Evidently, the economic argument is invalid when democracy is in use. In a democracy, it is said, the act of voting makes government responsible to the people and thus taxation is truly voluntary vis-a-vis the voters. This is a major fallacy that needs little refute. Majority opinion cannot negate reality. There are social norms against theft which make civilization possible. It would frightening to live in a world where the social norm disregards theft. There would be no society to define the term “social norms.” The civilizing processes of exchange, specialization and the division of labour would never develop. It would be true anarchic chaos – certainly not a world where people are advanced enough to establish a centralized democratic state that finds a $52 million tax windfall.
But what about voting? Roderick T. Long brilliantly summed up the argument: “A government is an institution that says no one is allowed to produce law and order except me in this area and I will decide what kind of laws you will get, what kind of order you will get and how much you pay for it. If you don’t like it, well, you know, every four or six years you can petition for some change in the personnel of my company.”
Governments are essentially criminal organizations. Their legitimacy rests on an ideology that is preached in public schools and reinforced in the media. While the Calgary Sun has come incredibly close to labelling taxation as theft, they have yet to cross the line. Perhaps, as Rothbard pointed out, this is because the “intellectuals” that promote the state also benefit from its existence. SunMedia’s conglomerate is Quebecor, a communications corporation that receives government subsidies. It’s also rumoured that Peter Mansbridge, Ezra Levant and Tom Mulcair actually enjoy each others company and often go out together for lobster on Mike Duffy’s tab. But this is just speculation…

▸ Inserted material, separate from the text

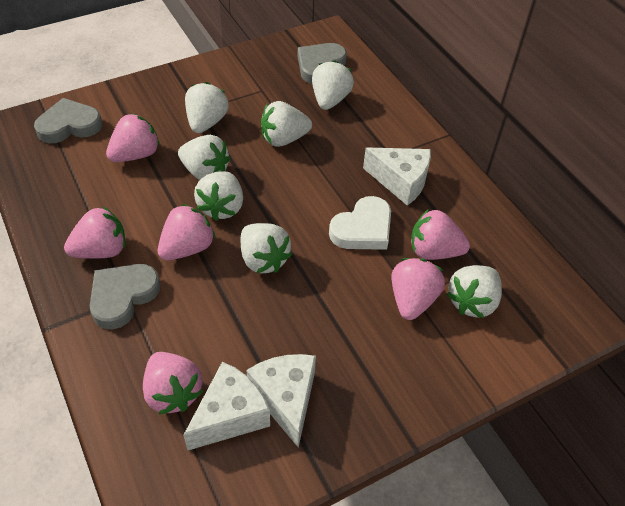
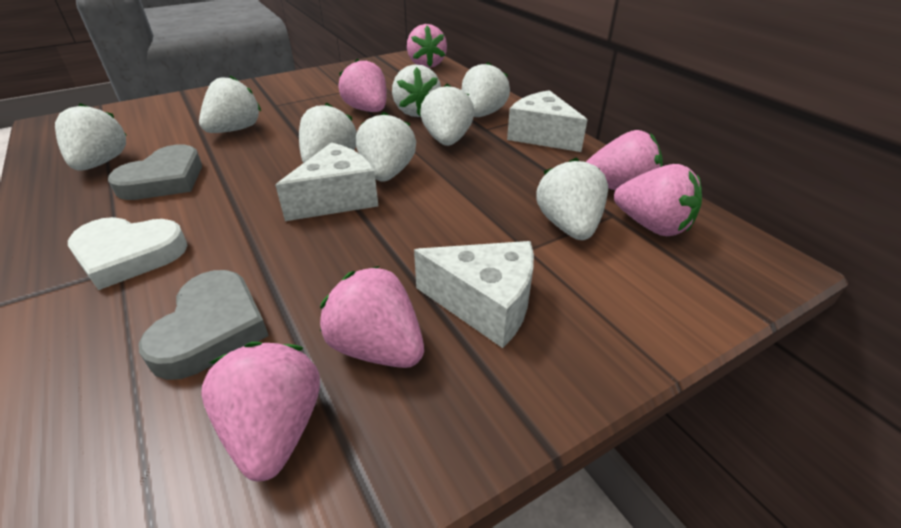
grey heart: 3 -> 2
white strawberry: 7 -> 8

Although the “taxation as theft” argument may be a stretch from the $52 million tax windfall issue, this inquiry is merely the logical solution to the problem. The editorials in the Sun have been bordering on this realization; just shy of publicly announcing their support for the abolition of mandatory taxation. And it’s a shame, really. If the city of Calgary and the province of Alberta decided to abolish mandatory taxation and open its “public services” to private competition, then we’d really see a Calgarian Advantage.